Wenn ein Betroffener in einem Aufhebungsverfahren die Aufhebung der für ihn eingerichteten Betreuung beantragt, ist die Einholung eines neuen Sachverständigengutachtens nicht obligatorisch, die §§ 278, 280 FamFG gelten nicht. Es muss für das Aufhebungsverfahren also kein neues Sachverständigengutachten erstellt werden.

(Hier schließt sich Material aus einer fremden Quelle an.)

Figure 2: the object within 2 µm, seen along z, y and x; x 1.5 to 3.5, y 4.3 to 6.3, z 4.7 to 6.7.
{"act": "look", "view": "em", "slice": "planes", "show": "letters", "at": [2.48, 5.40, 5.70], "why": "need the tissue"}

Wenn aber aufgrund verschiedener denkbarer Umstände trotzdem ein Sachverständigengutachten eingeholt wird und das Gericht seine anschließende Entscheidung darauf stützt, dann muss dieses Gutachten auch den formalen Kriterien von § 280 FamFG entsprechen. Damit ist gemeint, dass der Arzt den Betroffenen dann auch persönlich untersuchen bzw. befragen muss. Wenn dies nicht geschieht, ist das Gutachten verfahrensfehlerhaft zustande gekommen, damit nicht verwertbar und die darauf gestützte Gerichtsentscheidung rechtswidrig.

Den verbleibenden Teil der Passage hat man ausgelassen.